▸ **Instructions for the task**:
Every line of the material needs an exact copy, apart from the images.

▸ **Data extract**:
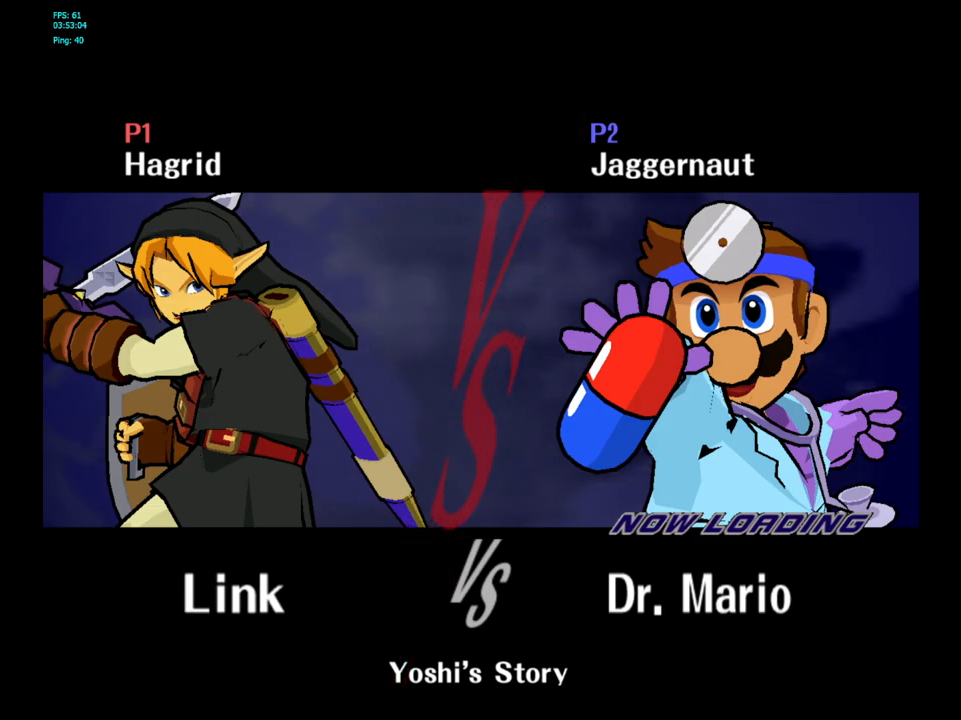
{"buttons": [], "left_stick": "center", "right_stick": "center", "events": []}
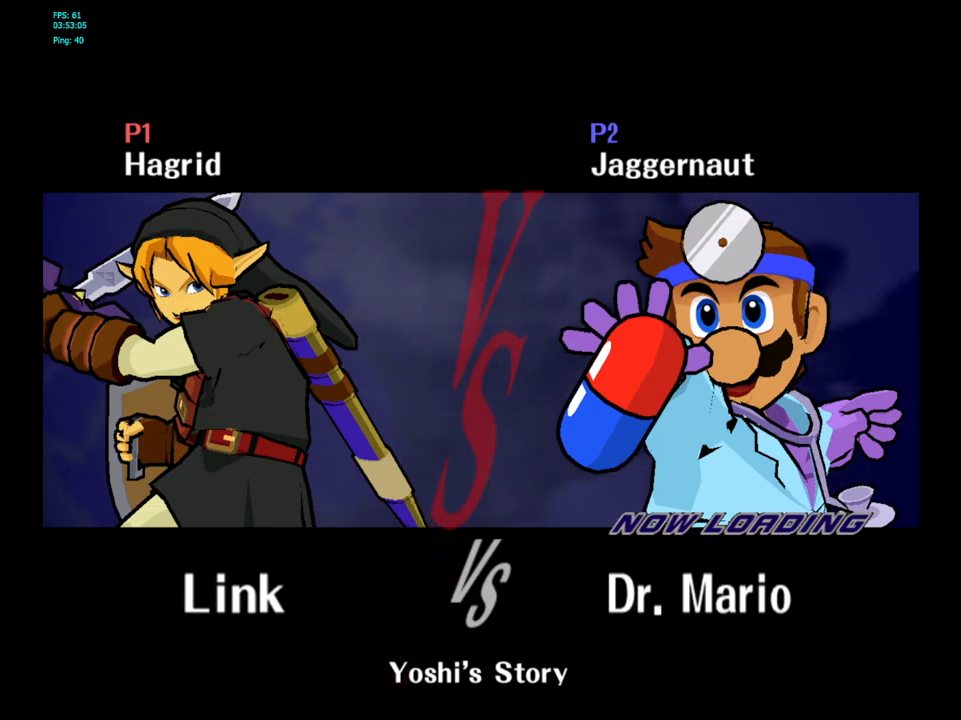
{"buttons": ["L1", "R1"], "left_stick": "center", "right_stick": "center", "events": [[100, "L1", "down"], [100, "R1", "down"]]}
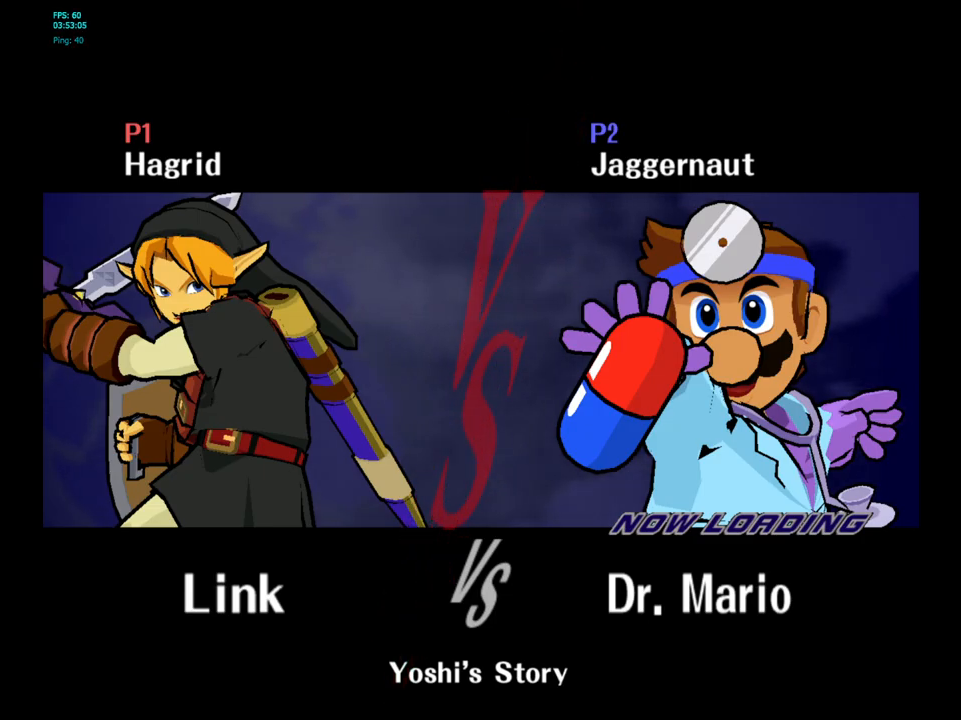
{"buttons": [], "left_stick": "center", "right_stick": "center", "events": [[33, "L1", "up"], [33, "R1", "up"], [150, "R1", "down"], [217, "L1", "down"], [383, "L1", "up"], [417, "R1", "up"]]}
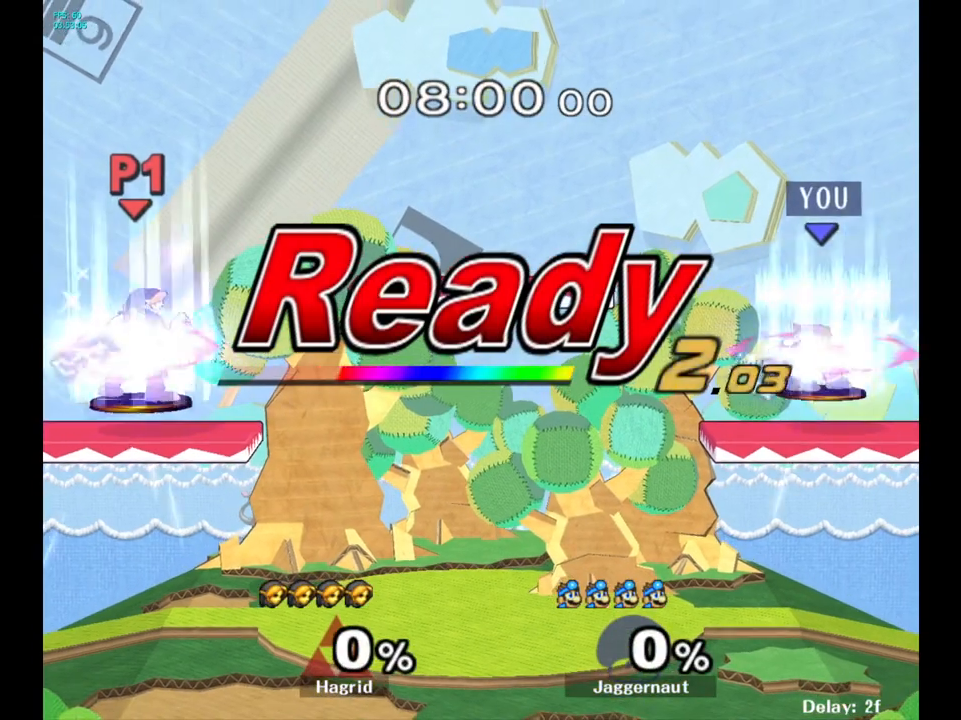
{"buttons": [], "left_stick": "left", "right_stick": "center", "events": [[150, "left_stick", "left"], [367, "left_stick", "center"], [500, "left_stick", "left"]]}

▸ **Exercise solution**:
{"buttons": [], "left_stick": "center", "right_stick": "center", "events": []}
{"buttons": ["L1", "R1"], "left_stick": "center", "right_stick": "center", "events": [[100, "L1", "down"], [100, "R1", "down"]]}
{"buttons": [], "left_stick": "center", "right_stick": "center", "events": [[33, "L1", "up"], [33, "R1", "up"], [150, "R1", "down"], [217, "L1", "down"], [383, "L1", "up"], [417, "R1", "up"]]}
{"buttons": [], "left_stick": "left", "right_stick": "center", "events": [[150, "left_stick", "left"], [367, "left_stick", "center"], [500, "left_stick", "left"]]}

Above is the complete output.